Reporter: Asep Munazat Zatnika | Editor: Dikky Setiawan
JAKARTA. Bank Indonesia memperkirakan, defisit neraca transaksi berjalan masih akan tetap tinggi. Menurut BI, pada kuartal tiga tahun 2013 neraca transaksi berjalan hanya akan turun menjadi US$ 8,4 miliar. Sebelumnya pada kuartal kedua, neraca transaksi berjalan mencapai US$ 10 miliar.
Akibatnya, pasar merespons, upaya pemerintah menekan defisit neraca transaksi berjalan masih kurang maksimal.
Hal itu tercermin dari merosotnya nilai tukar rupiah beberapa hari terakhir. Bahkan, berdasarkan Jakarta Interbank Spot Dollar Rate (JISDOR) pada hari Selasa (12/11) ini, nilai tukar rupiah terhadap Dollar AS berada di level Rp 11.578 per US$.

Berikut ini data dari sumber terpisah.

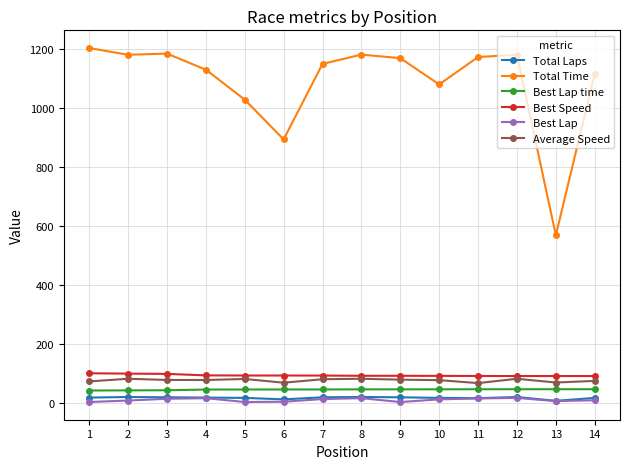

What is the sum of the Total Laps values at 8 and 13?

31.0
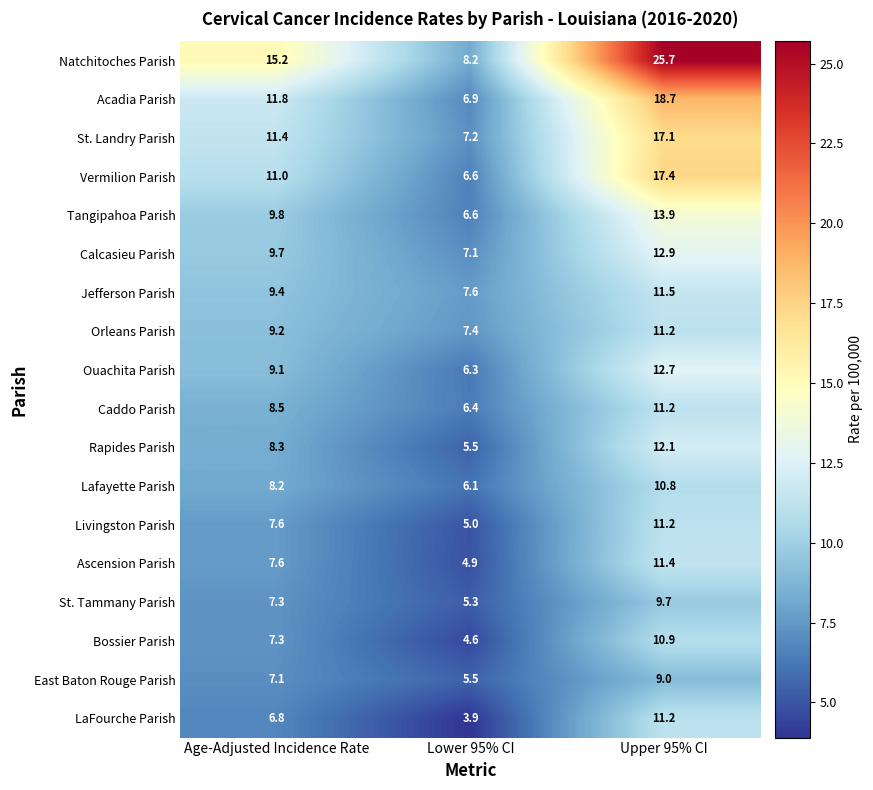

Is it true that Livingston Parish equals 7.6 at Age-Adjusted Incidence Rate?

True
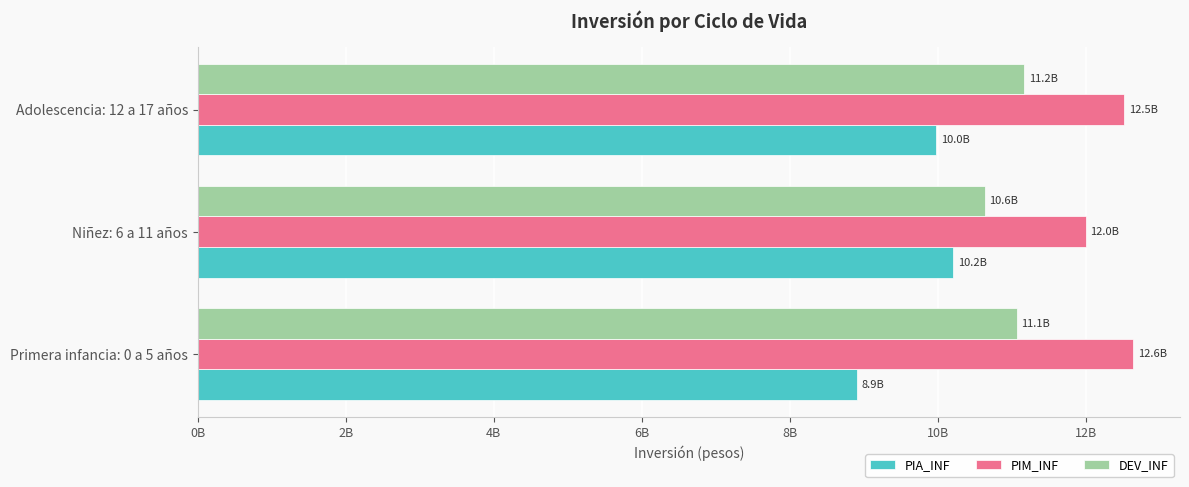

What are all the series names shown in the legend?

PIA_INF, PIM_INF, DEV_INF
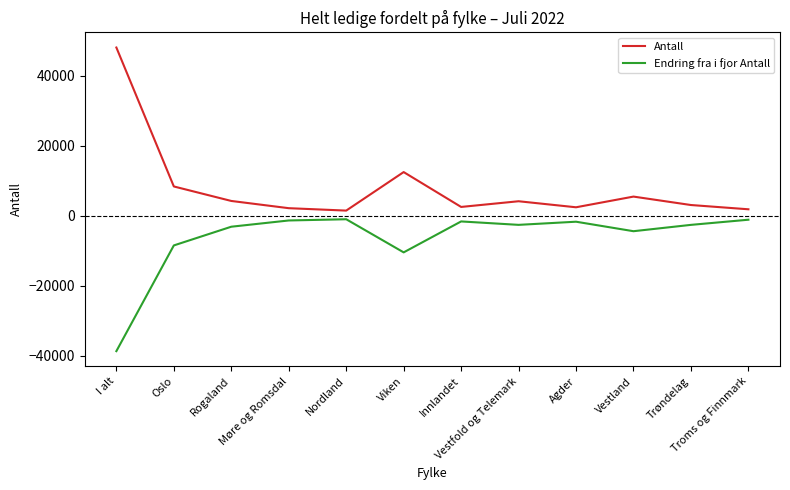

Which series has the widest spread of values?

Antall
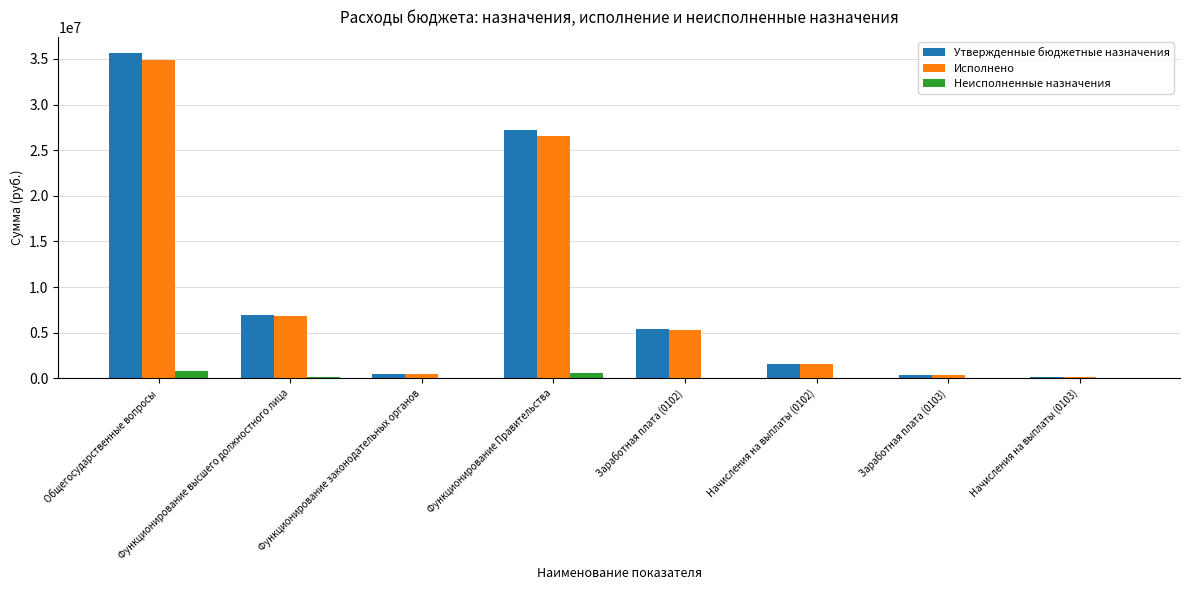

What is the sum of all Утвержденные бюджетные назначения values?

77773084.4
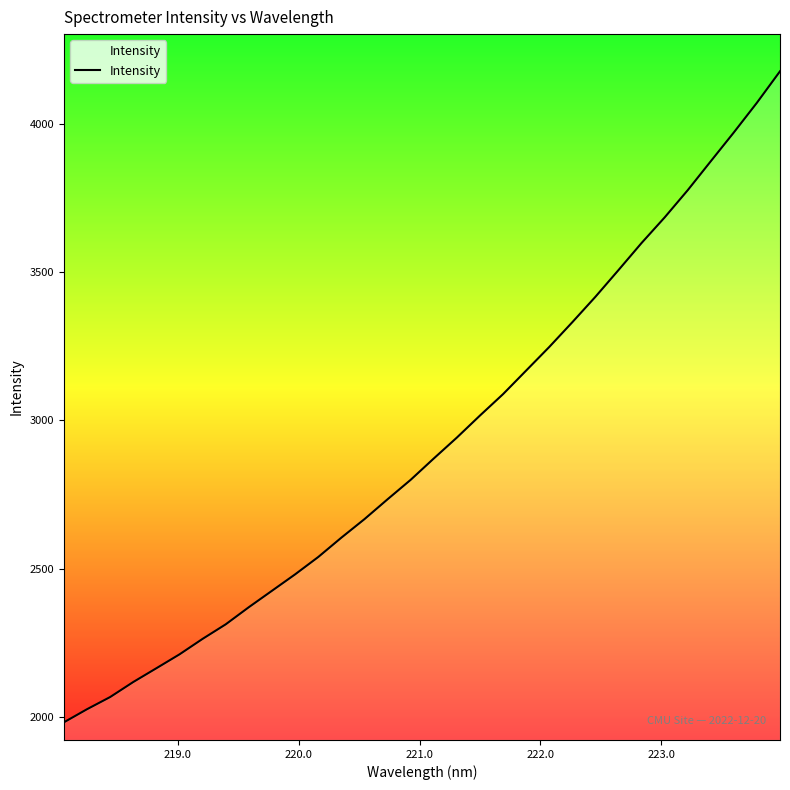

What is the maximum value shown in the chart?

4176.0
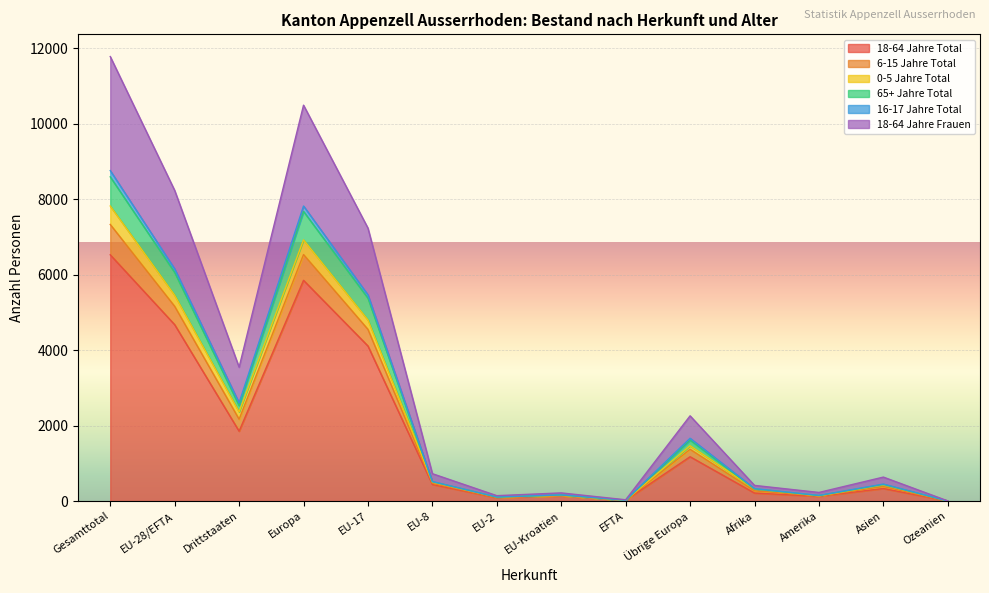

At which label does 18-64 Jahre Total reach its peak?

Gesamttotal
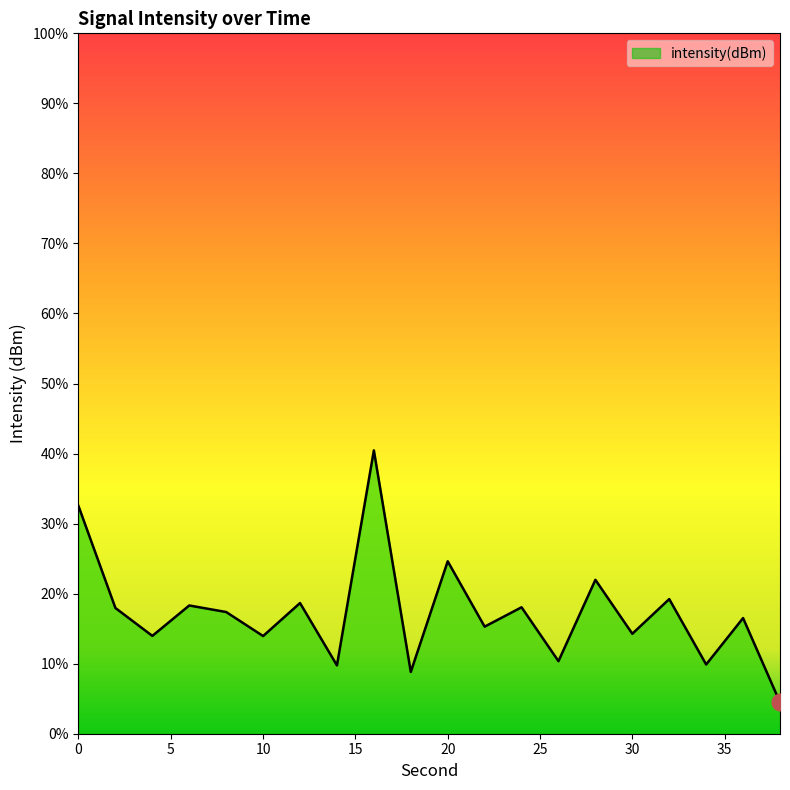

What is the change in value from 18 to 38?

-0.7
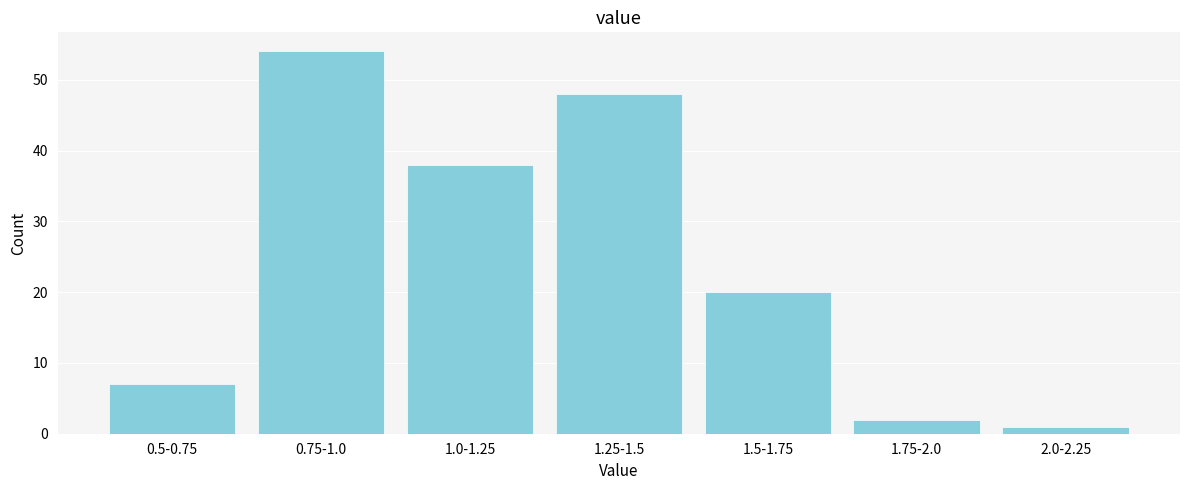

Reading left to right, transcribe all the data shown in this chart.

0.5-0.75=7	0.75-1.0=54	1.0-1.25=38	1.25-1.5=48	1.5-1.75=20	1.75-2.0=2	2.0-2.25=1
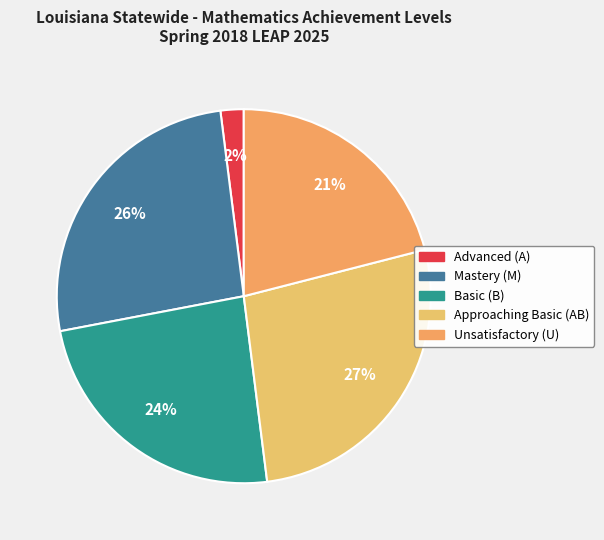

True or false: Mastery (M) accounts for 17% of the total.

False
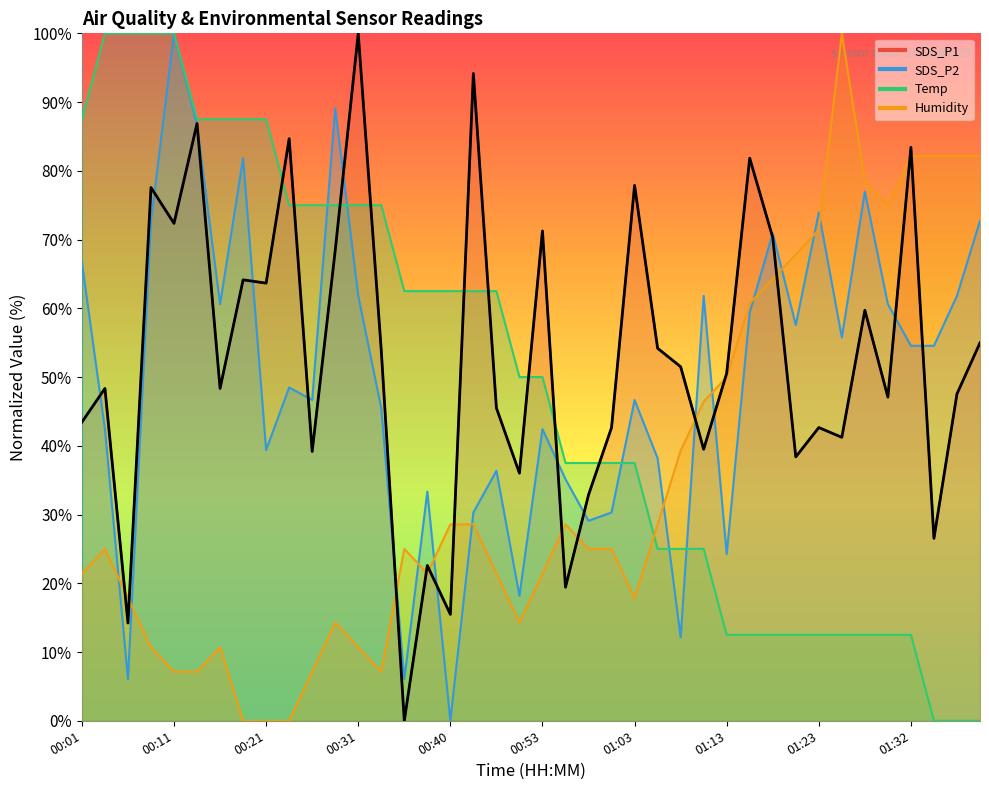

What is the ratio of the value at 16 to the value at 35?

0.3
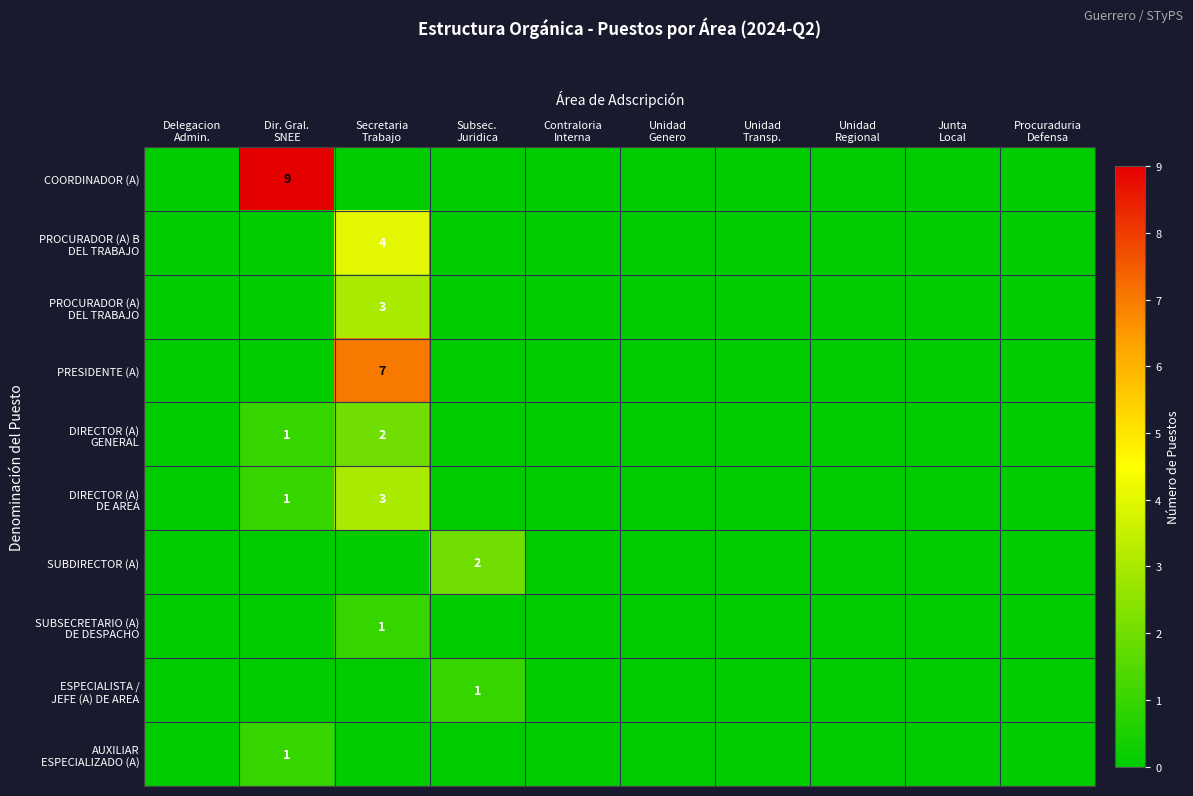

At which label is PROCURADOR (A) DEL TRABAJO closest to 1?

Delegacion Admin.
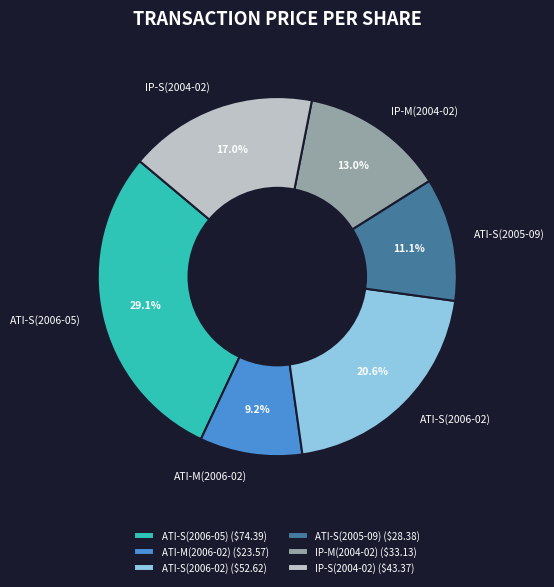

The IP-S(2004-02) slice represents 17% of the pie. True or false?

True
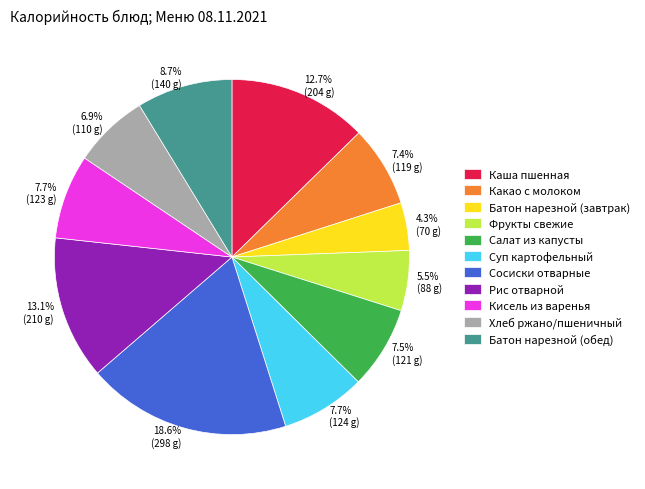

To the nearest percent, what is the average slice percentage?

9%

Direktur Eksekutif Departemen Komunikasi BI Difi Johansyah menjelaskan, nilai tukar rupiah secara point to point memang menguat sebesar 2,73% (mtm) menjadi Rp11.273 per dolar AS. Namun secara rata-rata melemah 0,14% (mtm) menjadi Rp11.343 per dolar AS. Perkembangan ini dipengaruhi kondisi pasar keuangan global pada Oktober 2013 yang cukup baik serta penurunan ekspektasi inflasi domestik,
Menurut Wakil Menteri Keuangan (Wamenkeu) Bambang Brodjonegoro, pemerintah memang tidak mendikte pasar. Meskipun begitu, ia mengklaim, pemerintah telah berusaha semakisimal mungkin mengeluarkan kebijakan yang bisa menekan defisit neraca transaksi berjalan. “Kita pelan-pelan tangani ini, sambil beri keyakinan kepada investor bahwa stabilitas ekonomi makro membaik,” ujar Bambang.
Ekonom Standard Chartered (Stanchard) Fauzi Ichsan menimpali, stabilitas nilai tukar rupiah memang tidak menguntungkan buat pemerintah. Selain bisa mendongkrak impor, hal itu juga menunjukan ketidakmampuan pemerintah menjaga kepercayaan investor. Bila rupiah terus melemah maka tabilitas ekonomi akan terganggu.
Pasalnya, Indonesia bukanlah negara eksportir. Kalau negara eksportir tentu akan diuntungkan dengan pelemahan nilai tukarnya. Malah, Indonesia merupakan negara yang pertumbuhan ekonominya tergantung pada impor, di mana hampir sebagian besar barang yang dikonsumsi masyarakatnya berasal dari impor.
Fauzi memperkirakan, nilai tukar rupiah akan berada dilevel Rp 11.000 per US$ hingga akhir tahun 2013. “Saya rasa dengan kebijakan moneter dan fiskal yang ketat bisa menekan nilai tukar dilevel tersebut,” ujar fauzi
Adapun ekonom Bank Internasional Indonesia (BII) Juniman melihat bila nilai tukar rupiah melemah maka investor sulit masuk ke Indonesia. Sehingga, nilai investasi juga akan melambat, padahal pemerintah berharap investasi yang masuk tinggi, terutama untuk Foreign Direct Investment (FDI).
Dampak yang lebih jelas terlihat terjadi di pasar saham yang tergerus karena pelamahan nilai tukar. Bila dibiarkan, akan membuat banyak aliran dana yang selama ini ada di Indonesia keluar, atau berpindah ke instrumen investasi lain. “Jadi pelemahan nilai tukar rupiah akan memberi efek domino,” kata Juniman.